WORK TO COMPLETE: Reproduce every line of the following material verbatim, without altering, omitting, or reordering anything.

• • • • • • •

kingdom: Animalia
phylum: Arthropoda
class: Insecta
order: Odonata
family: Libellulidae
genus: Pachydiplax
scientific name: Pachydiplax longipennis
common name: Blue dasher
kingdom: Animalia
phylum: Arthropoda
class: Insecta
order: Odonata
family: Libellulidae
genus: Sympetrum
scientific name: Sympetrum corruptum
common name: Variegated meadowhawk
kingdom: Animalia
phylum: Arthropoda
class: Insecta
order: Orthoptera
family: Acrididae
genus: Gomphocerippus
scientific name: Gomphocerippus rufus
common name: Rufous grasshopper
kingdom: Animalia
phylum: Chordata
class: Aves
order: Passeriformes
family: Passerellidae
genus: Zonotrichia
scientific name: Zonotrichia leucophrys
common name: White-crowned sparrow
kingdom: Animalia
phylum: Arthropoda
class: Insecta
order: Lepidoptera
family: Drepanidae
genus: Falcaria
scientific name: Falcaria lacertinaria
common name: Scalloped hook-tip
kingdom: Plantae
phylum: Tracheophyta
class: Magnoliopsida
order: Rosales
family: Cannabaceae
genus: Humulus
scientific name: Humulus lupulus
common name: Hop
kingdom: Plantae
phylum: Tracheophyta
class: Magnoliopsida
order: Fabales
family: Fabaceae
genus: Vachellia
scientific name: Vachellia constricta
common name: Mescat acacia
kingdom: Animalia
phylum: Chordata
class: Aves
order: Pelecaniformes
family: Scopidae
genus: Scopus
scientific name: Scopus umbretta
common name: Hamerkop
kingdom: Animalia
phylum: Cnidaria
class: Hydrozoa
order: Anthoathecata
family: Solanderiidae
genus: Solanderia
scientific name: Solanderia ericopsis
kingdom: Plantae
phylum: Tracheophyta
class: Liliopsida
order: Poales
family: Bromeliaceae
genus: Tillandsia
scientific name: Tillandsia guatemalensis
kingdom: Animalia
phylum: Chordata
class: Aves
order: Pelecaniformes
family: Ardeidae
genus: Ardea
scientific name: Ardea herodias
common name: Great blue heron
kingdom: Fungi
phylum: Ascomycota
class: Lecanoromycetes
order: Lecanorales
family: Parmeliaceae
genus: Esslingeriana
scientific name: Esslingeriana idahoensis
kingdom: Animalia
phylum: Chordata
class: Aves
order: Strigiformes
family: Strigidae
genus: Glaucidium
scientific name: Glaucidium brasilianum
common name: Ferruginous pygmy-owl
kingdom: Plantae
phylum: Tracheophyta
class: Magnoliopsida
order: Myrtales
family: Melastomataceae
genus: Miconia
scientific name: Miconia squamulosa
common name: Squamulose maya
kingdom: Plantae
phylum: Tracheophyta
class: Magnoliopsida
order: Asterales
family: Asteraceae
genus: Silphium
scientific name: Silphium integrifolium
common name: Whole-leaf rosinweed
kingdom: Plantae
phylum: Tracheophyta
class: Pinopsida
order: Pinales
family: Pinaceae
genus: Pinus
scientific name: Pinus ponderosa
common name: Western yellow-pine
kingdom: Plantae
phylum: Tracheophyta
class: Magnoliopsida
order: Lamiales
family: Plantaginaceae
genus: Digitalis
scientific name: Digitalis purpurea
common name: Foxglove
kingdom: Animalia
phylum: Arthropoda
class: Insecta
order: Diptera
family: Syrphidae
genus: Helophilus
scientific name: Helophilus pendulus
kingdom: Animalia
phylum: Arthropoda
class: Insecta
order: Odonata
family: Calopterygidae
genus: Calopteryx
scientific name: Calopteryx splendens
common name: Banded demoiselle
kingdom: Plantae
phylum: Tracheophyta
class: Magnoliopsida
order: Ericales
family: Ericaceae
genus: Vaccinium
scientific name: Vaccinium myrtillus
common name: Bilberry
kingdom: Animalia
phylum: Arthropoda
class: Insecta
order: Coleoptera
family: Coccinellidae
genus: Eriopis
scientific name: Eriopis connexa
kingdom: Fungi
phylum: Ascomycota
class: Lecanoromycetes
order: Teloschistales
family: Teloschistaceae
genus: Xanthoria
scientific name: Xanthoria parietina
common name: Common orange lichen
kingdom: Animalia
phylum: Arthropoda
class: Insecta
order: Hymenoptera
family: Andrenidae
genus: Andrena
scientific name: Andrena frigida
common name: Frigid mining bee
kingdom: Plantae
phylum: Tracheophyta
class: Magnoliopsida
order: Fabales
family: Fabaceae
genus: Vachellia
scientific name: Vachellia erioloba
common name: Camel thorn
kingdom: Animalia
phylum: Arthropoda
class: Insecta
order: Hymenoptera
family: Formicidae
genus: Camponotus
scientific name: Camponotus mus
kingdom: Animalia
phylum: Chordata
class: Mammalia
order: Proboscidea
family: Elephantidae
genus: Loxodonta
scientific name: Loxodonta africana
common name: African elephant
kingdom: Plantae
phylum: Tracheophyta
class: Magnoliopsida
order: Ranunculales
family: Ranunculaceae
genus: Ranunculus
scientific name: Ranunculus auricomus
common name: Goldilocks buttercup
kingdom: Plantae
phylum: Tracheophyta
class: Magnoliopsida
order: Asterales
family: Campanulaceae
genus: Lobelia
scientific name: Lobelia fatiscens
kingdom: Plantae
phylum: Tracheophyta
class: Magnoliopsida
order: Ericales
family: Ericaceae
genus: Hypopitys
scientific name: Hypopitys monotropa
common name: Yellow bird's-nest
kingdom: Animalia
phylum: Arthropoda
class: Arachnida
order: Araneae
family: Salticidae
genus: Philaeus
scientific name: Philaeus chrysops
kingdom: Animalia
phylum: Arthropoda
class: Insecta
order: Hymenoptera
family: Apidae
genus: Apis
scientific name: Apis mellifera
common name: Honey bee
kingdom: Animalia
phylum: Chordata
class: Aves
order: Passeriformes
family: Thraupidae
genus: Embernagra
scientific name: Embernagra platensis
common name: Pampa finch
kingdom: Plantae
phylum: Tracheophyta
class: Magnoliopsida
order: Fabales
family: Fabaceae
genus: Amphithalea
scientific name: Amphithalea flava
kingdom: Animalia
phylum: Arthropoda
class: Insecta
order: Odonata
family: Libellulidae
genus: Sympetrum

• • • • • • •

CORRECT RESPONSE:
kingdom: Animalia
phylum: Arthropoda
class: Insecta
order: Odonata
family: Libellulidae
genus: Pachydiplax
scientific name: Pachydiplax longipennis
common name: Blue dasher
kingdom: Animalia
phylum: Arthropoda
class: Insecta
order: Odonata
family: Libellulidae
genus: Sympetrum
scientific name: Sympetrum corruptum
common name: Variegated meadowhawk
kingdom: Animalia
phylum: Arthropoda
class: Insecta
order: Orthoptera
family: Acrididae
genus: Gomphocerippus
scientific name: Gomphocerippus rufus
common name: Rufous grasshopper
kingdom: Animalia
phylum: Chordata
class: Aves
order: Passeriformes
family: Passerellidae
genus: Zonotrichia
scientific name: Zonotrichia leucophrys
common name: White-crowned sparrow
kingdom: Animalia
phylum: Arthropoda
class: Insecta
order: Lepidoptera
family: Drepanidae
genus: Falcaria
scientific name: Falcaria lacertinaria
common name: Scalloped hook-tip
kingdom: Plantae
phylum: Tracheophyta
class: Magnoliopsida
order: Rosales
family: Cannabaceae
genus: Humulus
scientific name: Humulus lupulus
common name: Hop
kingdom: Plantae
phylum: Tracheophyta
class: Magnoliopsida
order: Fabales
family: Fabaceae
genus: Vachellia
scientific name: Vachellia constricta
common name: Mescat acacia
kingdom: Animalia
phylum: Chordata
class: Aves
order: Pelecaniformes
family: Scopidae
genus: Scopus
scientific name: Scopus umbretta
common name: Hamerkop
kingdom: Animalia
phylum: Cnidaria
class: Hydrozoa
order: Anthoathecata
family: Solanderiidae
genus: Solanderia
scientific name: Solanderia ericopsis
kingdom: Plantae
phylum: Tracheophyta
class: Liliopsida
order: Poales
family: Bromeliaceae
genus: Tillandsia
scientific name: Tillandsia guatemalensis
kingdom: Animalia
phylum: Chordata
class: Aves
order: Pelecaniformes
family: Ardeidae
genus: Ardea
scientific name: Ardea herodias
common name: Great blue heron
kingdom: Fungi
phylum: Ascomycota
class: Lecanoromycetes
order: Lecanorales
family: Parmeliaceae
genus: Esslingeriana
scientific name: Esslingeriana idahoensis
kingdom: Animalia
phylum: Chordata
class: Aves
order: Strigiformes
family: Strigidae
genus: Glaucidium
scientific name: Glaucidium brasilianum
common name: Ferruginous pygmy-owl
kingdom: Plantae
phylum: Tracheophyta
class: Magnoliopsida
order: Myrtales
family: Melastomataceae
genus: Miconia
scientific name: Miconia squamulosa
common name: Squamulose maya
kingdom: Plantae
phylum: Tracheophyta
class: Magnoliopsida
order: Asterales
family: Asteraceae
genus: Silphium
scientific name: Silphium integrifolium
common name: Whole-leaf rosinweed
kingdom: Plantae
phylum: Tracheophyta
class: Pinopsida
order: Pinales
family: Pinaceae
genus: Pinus
scientific name: Pinus ponderosa
common name: Western yellow-pine
kingdom: Plantae
phylum: Tracheophyta
class: Magnoliopsida
order: Lamiales
family: Plantaginaceae
genus: Digitalis
scientific name: Digitalis purpurea
common name: Foxglove
kingdom: Animalia
phylum: Arthropoda
class: Insecta
order: Diptera
family: Syrphidae
genus: Helophilus
scientific name: Helophilus pendulus
kingdom: Animalia
phylum: Arthropoda
class: Insecta
order: Odonata
family: Calopterygidae
genus: Calopteryx
scientific name: Calopteryx splendens
common name: Banded demoiselle
kingdom: Plantae
phylum: Tracheophyta
class: Magnoliopsida
order: Ericales
family: Ericaceae
genus: Vaccinium
scientific name: Vaccinium myrtillus
common name: Bilberry
kingdom: Animalia
phylum: Arthropoda
class: Insecta
order: Coleoptera
family: Coccinellidae
genus: Eriopis
scientific name: Eriopis connexa
kingdom: Fungi
phylum: Ascomycota
class: Lecanoromycetes
order: Teloschistales
family: Teloschistaceae
genus: Xanthoria
scientific name: Xanthoria parietina
common name: Common orange lichen
kingdom: Animalia
phylum: Arthropoda
class: Insecta
order: Hymenoptera
family: Andrenidae
genus: Andrena
scientific name: Andrena frigida
common name: Frigid mining bee
kingdom: Plantae
phylum: Tracheophyta
class: Magnoliopsida
order: Fabales
family: Fabaceae
genus: Vachellia
scientific name: Vachellia erioloba
common name: Camel thorn
kingdom: Animalia
phylum: Arthropoda
class: Insecta
order: Hymenoptera
family: Formicidae
genus: Camponotus
scientific name: Camponotus mus
kingdom: Animalia
phylum: Chordata
class: Mammalia
order: Proboscidea
family: Elephantidae
genus: Loxodonta
scientific name: Loxodonta africana
common name: African elephant
kingdom: Plantae
phylum: Tracheophyta
class: Magnoliopsida
order: Ranunculales
family: Ranunculaceae
genus: Ranunculus
scientific name: Ranunculus auricomus
common name: Goldilocks buttercup
kingdom: Plantae
phylum: Tracheophyta
class: Magnoliopsida
order: Asterales
family: Campanulaceae
genus: Lobelia
scientific name: Lobelia fatiscens
kingdom: Plantae
phylum: Tracheophyta
class: Magnoliopsida
order: Ericales
family: Ericaceae
genus: Hypopitys
scientific name: Hypopitys monotropa
common name: Yellow bird's-nest
kingdom: Animalia
phylum: Arthropoda
class: Arachnida
order: Araneae
family: Salticidae
genus: Philaeus
scientific name: Philaeus chrysops
kingdom: Animalia
phylum: Arthropoda
class: Insecta
order: Hymenoptera
family: Apidae
genus: Apis
scientific name: Apis mellifera
common name: Honey bee
kingdom: Animalia
phylum: Chordata
class: Aves
order: Passeriformes
family: Thraupidae
genus: Embernagra
scientific name: Embernagra platensis
common name: Pampa finch
kingdom: Plantae
phylum: Tracheophyta
class: Magnoliopsida
order: Fabales
family: Fabaceae
genus: Amphithalea
scientific name: Amphithalea flava
kingdom: Animalia
phylum: Arthropoda
class: Insecta
order: Odonata
family: Libellulidae
genus: Sympetrum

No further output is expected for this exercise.